#77 steter Tropfen

‚Steter Tropfen höhlt den Stein‘, besagt eine Weisheit, die, entstanden aus Erfahrung, der Geduld viel Raum zur Entfaltung gibt. Grundsätzlich bedarf es wohl am ehesten eines steten Tropfens, wenn es darum geht, eine Sache wirklich zu durchdringen. Er fällt langsam, einerseits. Und zwar so langsam, wie sich in einer Tropfsteinhöhle Stalagmit und Stalaktit aufeinander zu bewegen. Andererseits, so kann es auch sein, ist der stete Tropfen das, was solange fällt, bis der Schmutz weggewaschen und der Kern, der Sinn erreicht ist. Manchmal, nein sogar sehr häufig, also bis jetzt fast immer, versteckt er sich hinter der Fassade des Alltags. Dort ist es ganz klein.

Bei mir jedenfalls, ist es so. Dort verrichtet er in Bescheidenheit und Stille seine Arbeit wie der Flügelschlag eines winzigen Insekts, so dass ich ihn kaum registrieren kann. Dennoch ist er da. Regelmäßig, unermüdlich und gleichbleibend gräbt er sich mit Konstanz und Beharrlichkeit irgendwo zwischen Kopf und Herz in mich hinein. In den letzten Jahren ist er sichtbar geworden und es scheint, als ob ein exponentielles Wachstum stattfindet, nachdem er nun eine kritische Masse erreicht hat. Die kritische Masse manipuliert mein Bewusstsein indem sie sich stetig mehr und mehr nach vorne drängt.

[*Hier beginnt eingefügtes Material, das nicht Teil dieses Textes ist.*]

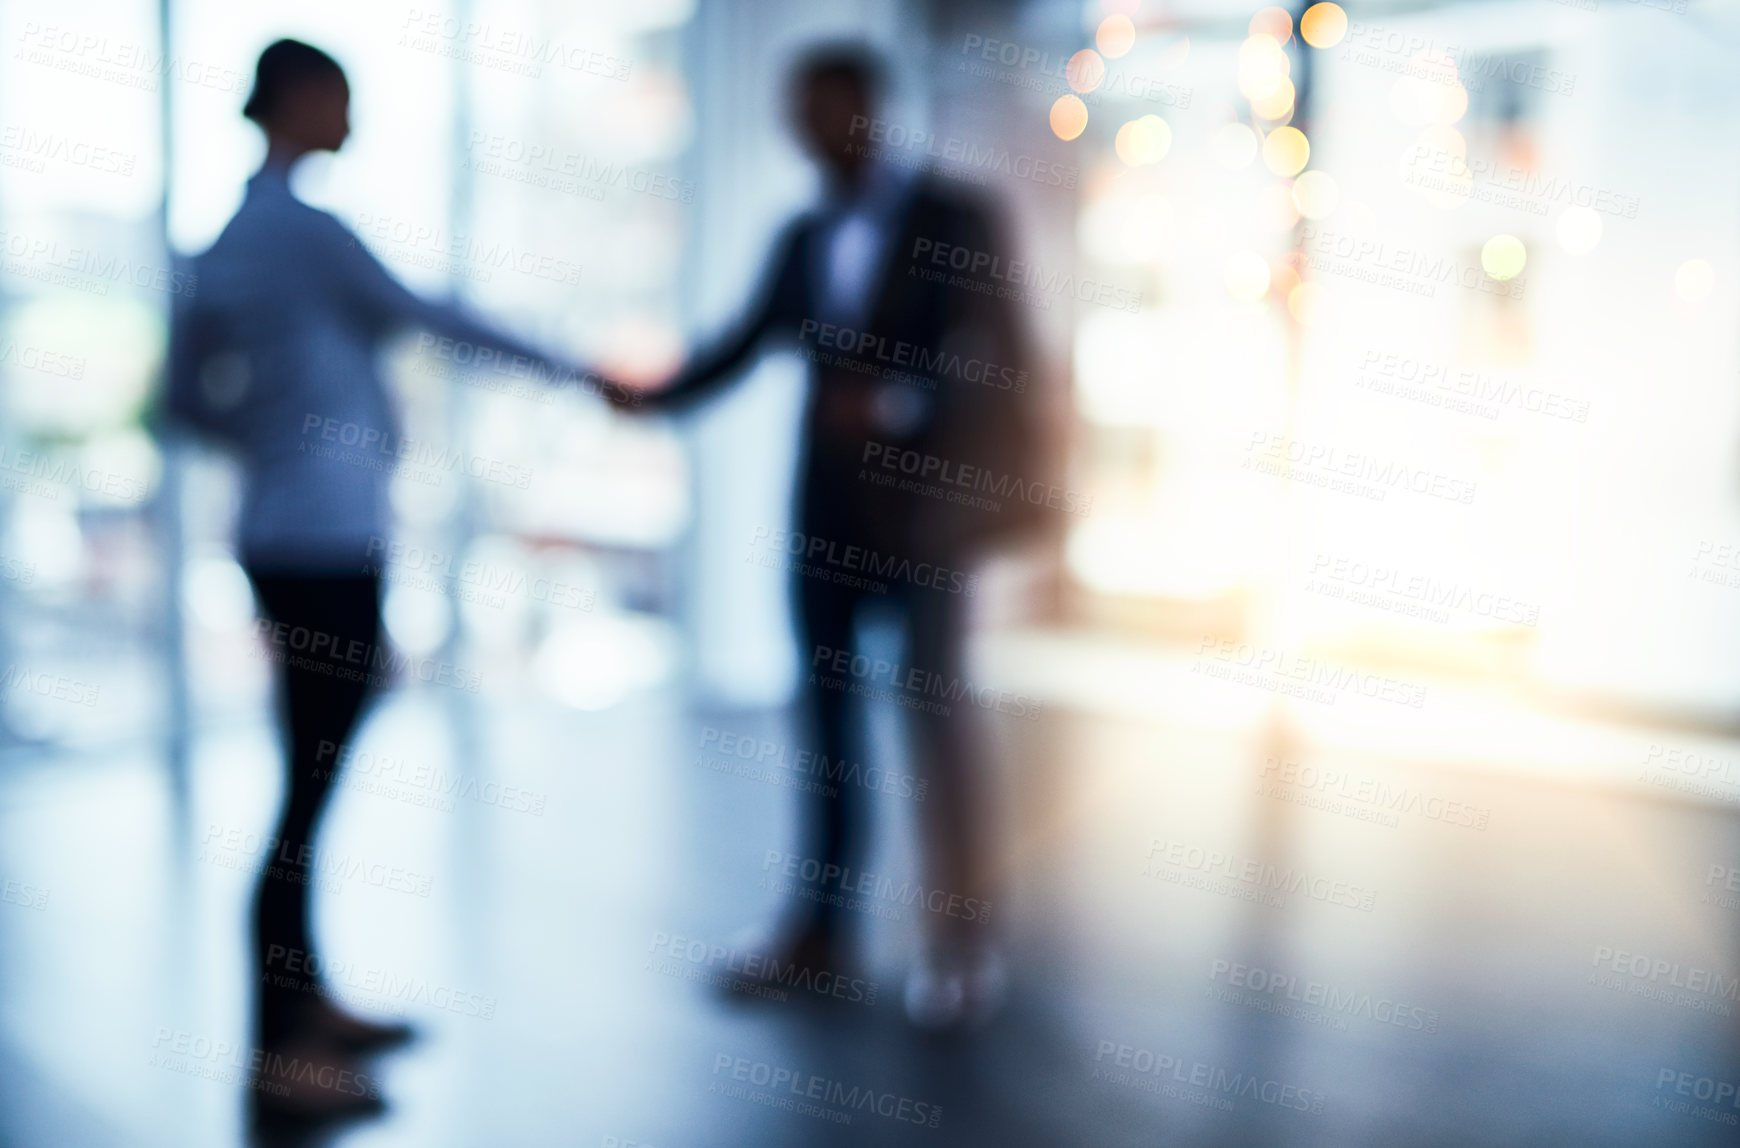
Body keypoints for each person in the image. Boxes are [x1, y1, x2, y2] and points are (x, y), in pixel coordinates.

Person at [165, 39, 607, 1121]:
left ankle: (306, 1006)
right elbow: (433, 314)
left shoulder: (225, 238)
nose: (354, 118)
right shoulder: (307, 235)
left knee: (305, 775)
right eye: (343, 99)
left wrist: (273, 436)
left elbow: (181, 401)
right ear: (300, 101)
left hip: (280, 532)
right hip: (321, 545)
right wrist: (583, 373)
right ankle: (281, 1052)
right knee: (305, 795)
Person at [620, 44, 1045, 1029]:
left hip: (930, 517)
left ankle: (962, 943)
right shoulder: (802, 235)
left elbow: (1006, 362)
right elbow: (735, 345)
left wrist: (900, 409)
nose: (810, 129)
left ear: (871, 111)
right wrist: (643, 397)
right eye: (798, 111)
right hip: (827, 522)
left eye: (827, 108)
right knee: (827, 732)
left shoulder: (957, 218)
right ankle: (819, 933)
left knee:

Aus dem kaum wahrnehmbaren winzigen Flügelschlag des Insekts ist der Flügelschlag eines Pelikans entstanden und wird sich, wenn es so weitergeht, noch in den eines Condors verwandeln. Das jedenfalls ist meine Vermutung. Unaufhaltsam und gnadenlos wird er sich das nehmen, was ihm zusteht. Und ich? Ich finde es gut. Als Passagier nehme ich auf seinem Rücken Platz und lasse mich, im Urvertrauen auf seine Kräfte, tragen. Etwas anderes bleibt mir sowieso nicht übrig und ich will es, sowieso.